#### [Goal of the exercise]
Repeat every entry word for word, but leave the images out of your copy.

#### [Dataset extract]
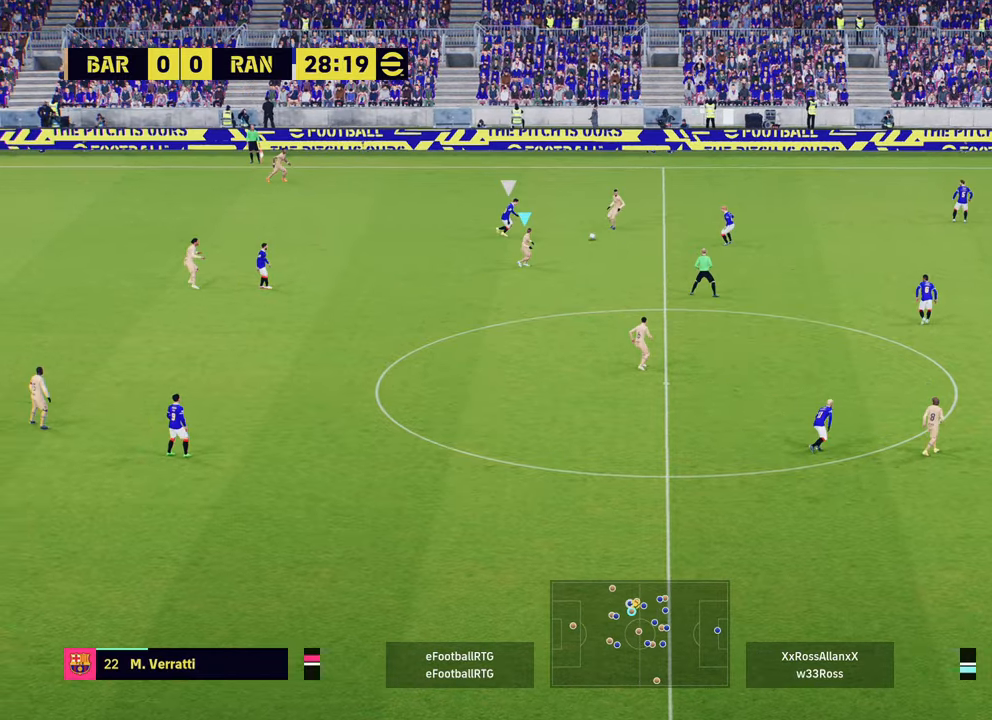
{"buttons": [], "left_stick": "center", "right_stick": "center", "events": [[133, "left_stick", "down-right"], [183, "CROSS", "down"], [217, "L1", "down"], [300, "CROSS", "up"], [367, "L1", "up"], [417, "left_stick", "center"]]}
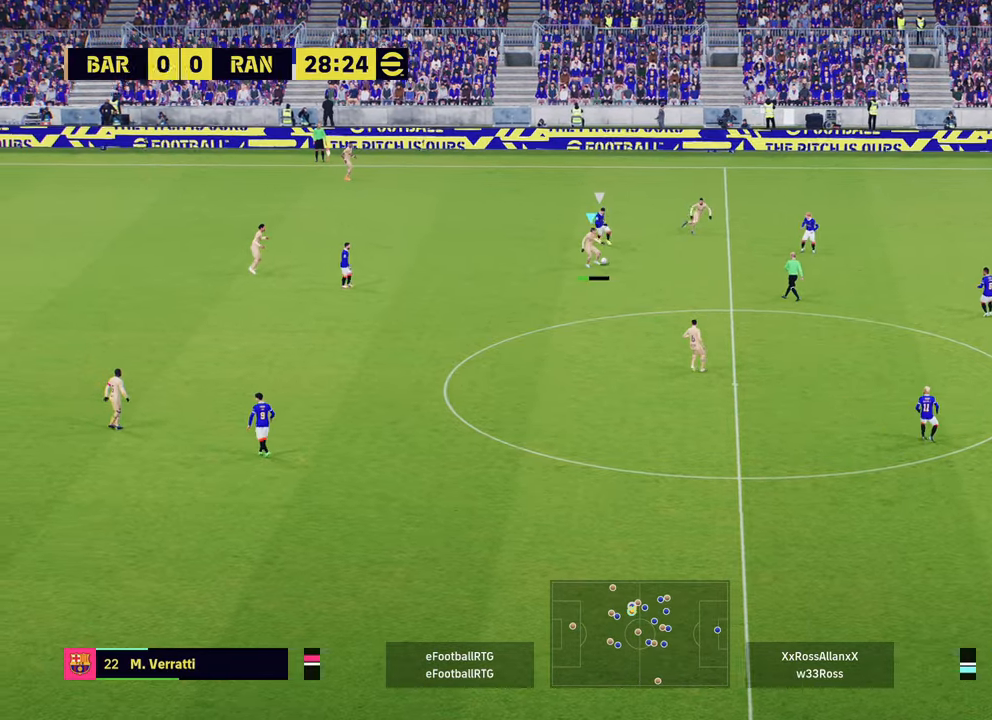
{"buttons": [], "left_stick": "center", "right_stick": "center", "events": []}
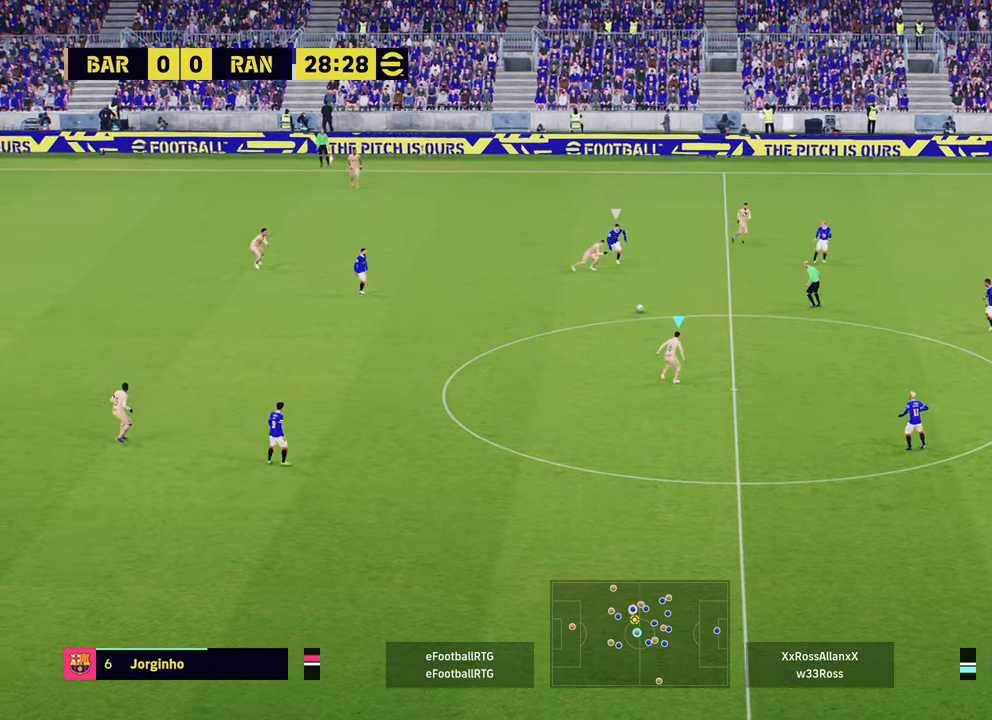
{"buttons": [], "left_stick": "up-right", "right_stick": "center", "events": [[267, "left_stick", "up-right"]]}
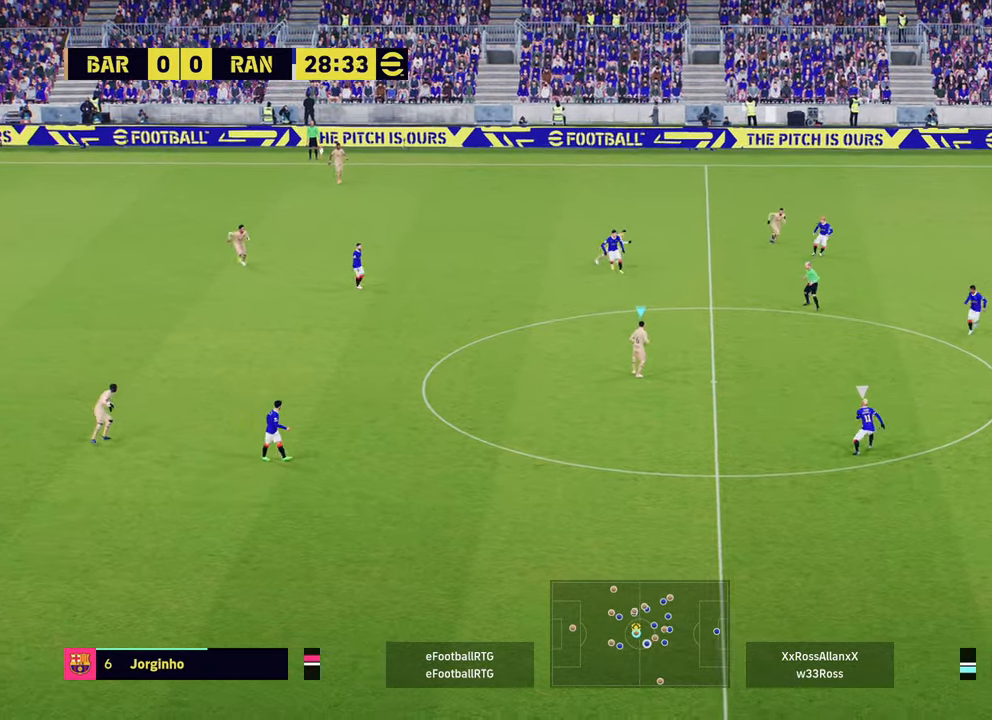
{"buttons": [], "left_stick": "up-right", "right_stick": "center", "events": [[100, "left_stick", "right"], [267, "left_stick", "up-right"]]}
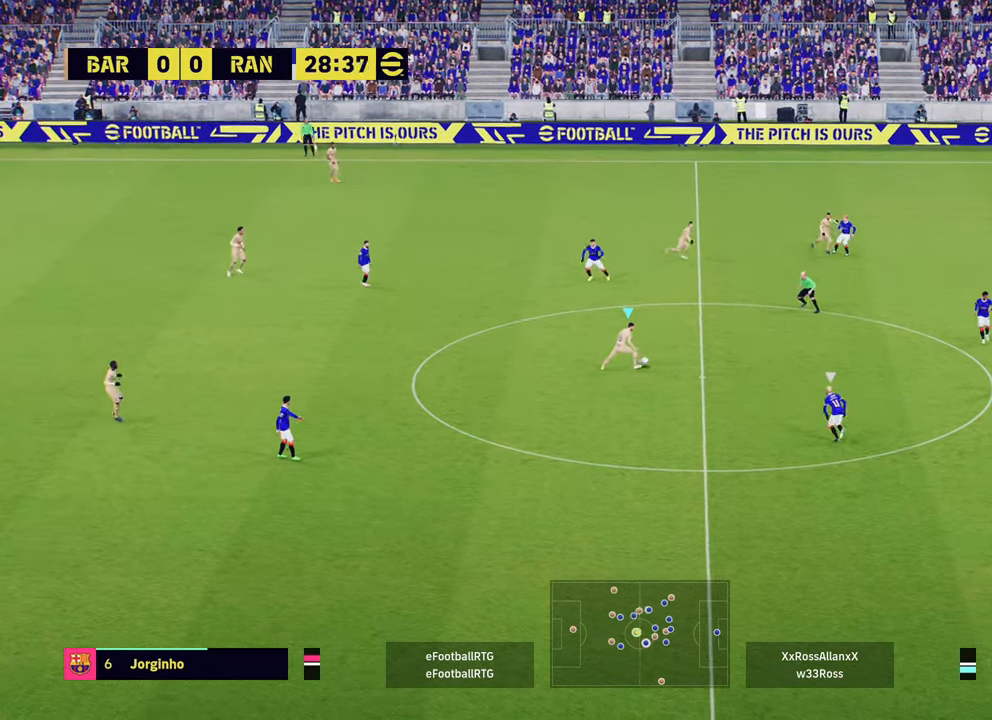
{"buttons": [], "left_stick": "up-right", "right_stick": "center", "events": []}
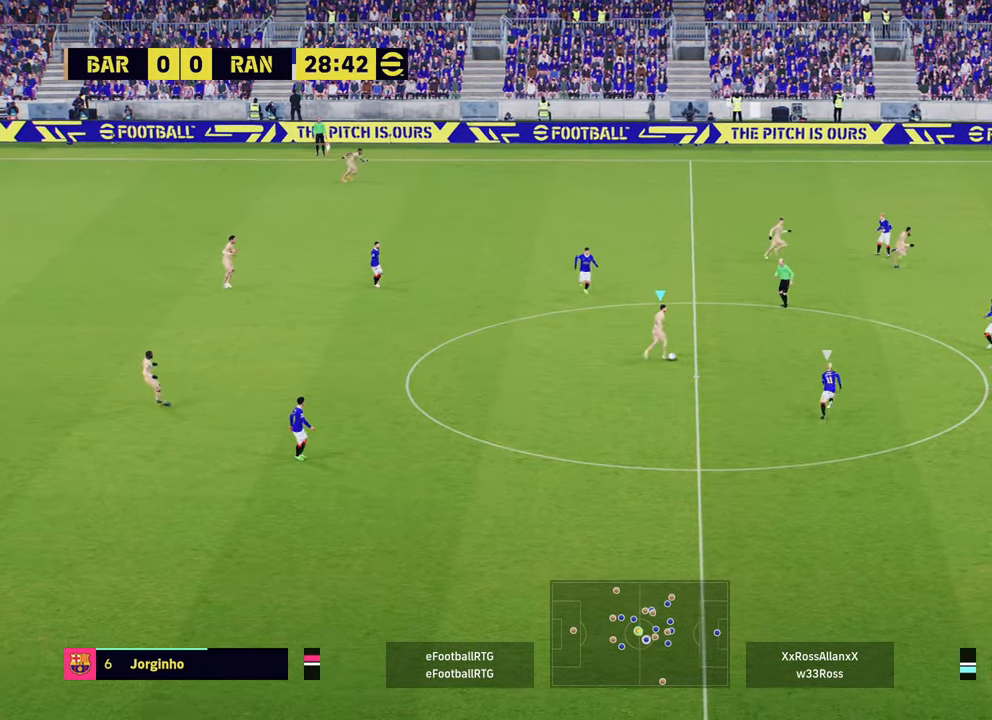
{"buttons": [], "left_stick": "down", "right_stick": "center", "events": [[34, "left_stick", "up"], [267, "left_stick", "down-left"], [501, "left_stick", "down"]]}
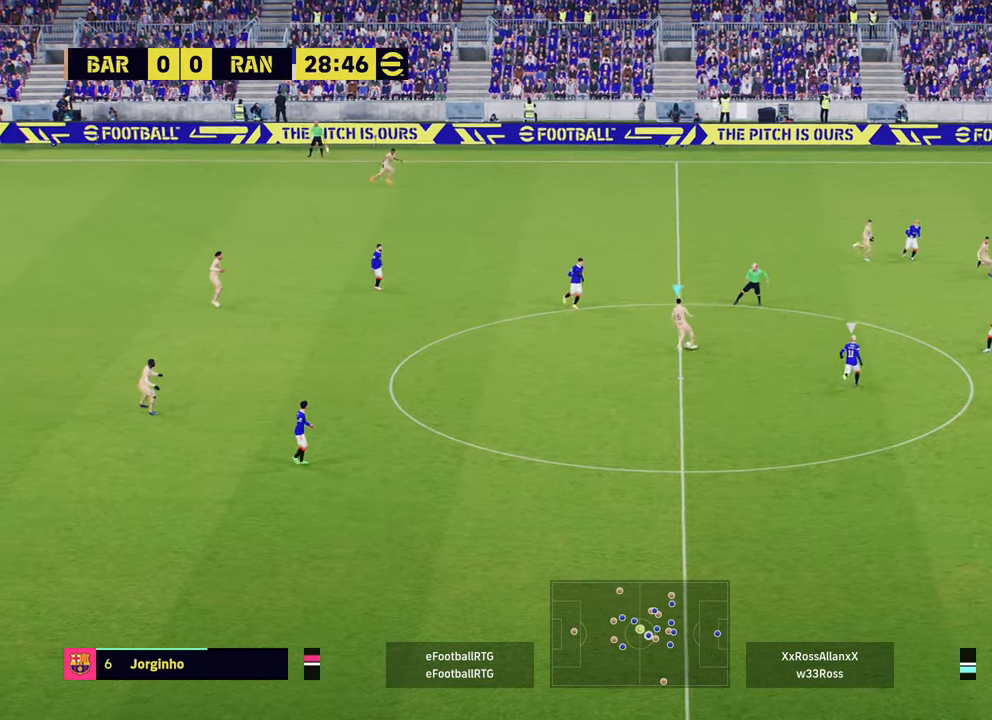
{"buttons": [], "left_stick": "down", "right_stick": "center", "events": []}
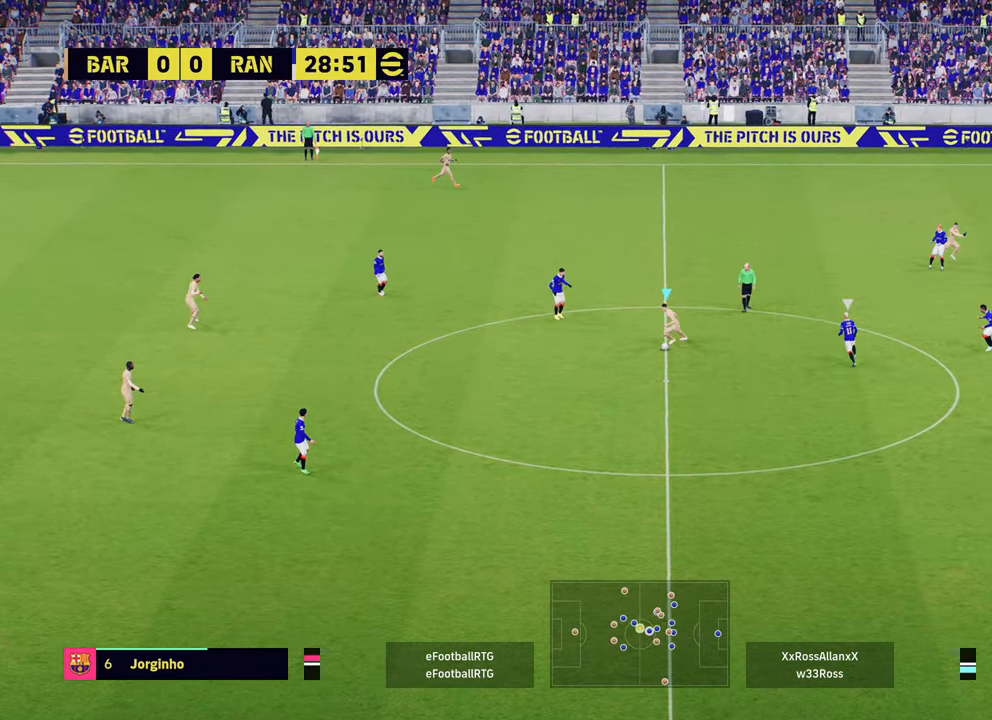
{"buttons": ["L1"], "left_stick": "down-right", "right_stick": "center", "events": [[50, "left_stick", "down-right"], [301, "L1", "down"], [334, "CROSS", "down"], [501, "CROSS", "up"]]}
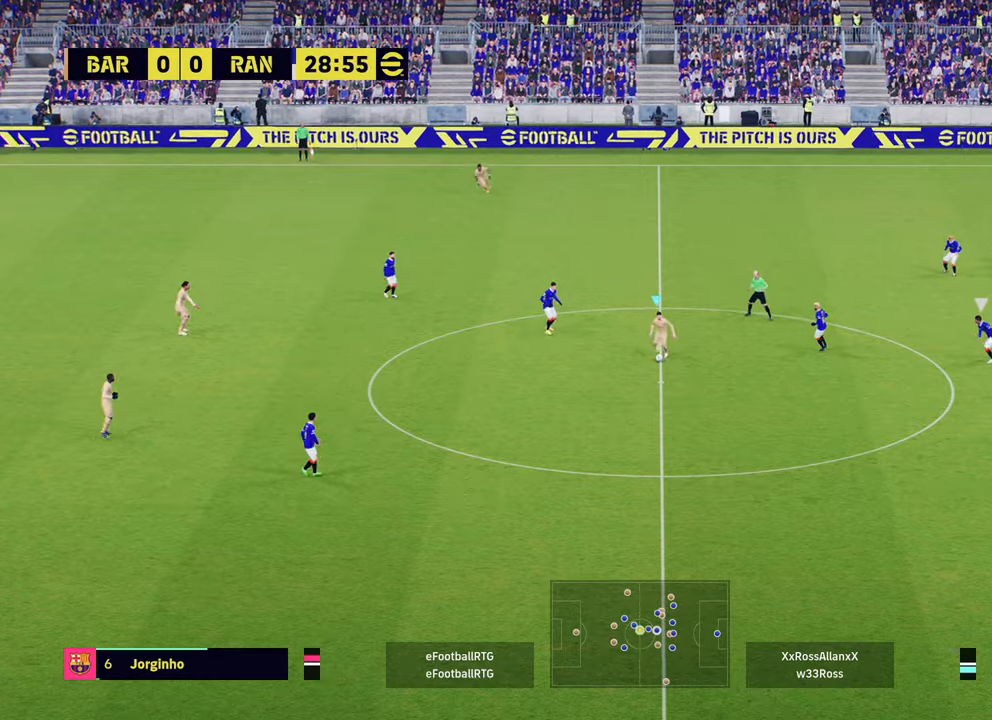
{"buttons": [], "left_stick": "center", "right_stick": "center", "events": [[217, "L1", "up"], [217, "left_stick", "center"]]}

#### [Exercise response]
{"buttons": [], "left_stick": "center", "right_stick": "center", "events": [[133, "left_stick", "down-right"], [183, "CROSS", "down"], [217, "L1", "down"], [300, "CROSS", "up"], [367, "L1", "up"], [417, "left_stick", "center"]]}
{"buttons": [], "left_stick": "center", "right_stick": "center", "events": []}
{"buttons": [], "left_stick": "up-right", "right_stick": "center", "events": [[267, "left_stick", "up-right"]]}
{"buttons": [], "left_stick": "up-right", "right_stick": "center", "events": [[100, "left_stick", "right"], [267, "left_stick", "up-right"]]}
{"buttons": [], "left_stick": "up-right", "right_stick": "center", "events": []}
{"buttons": [], "left_stick": "down", "right_stick": "center", "events": [[34, "left_stick", "up"], [267, "left_stick", "down-left"], [501, "left_stick", "down"]]}
{"buttons": [], "left_stick": "down", "right_stick": "center", "events": []}
{"buttons": ["L1"], "left_stick": "down-right", "right_stick": "center", "events": [[50, "left_stick", "down-right"], [301, "L1", "down"], [334, "CROSS", "down"], [501, "CROSS", "up"]]}
{"buttons": [], "left_stick": "center", "right_stick": "center", "events": [[217, "L1", "up"], [217, "left_stick", "center"]]}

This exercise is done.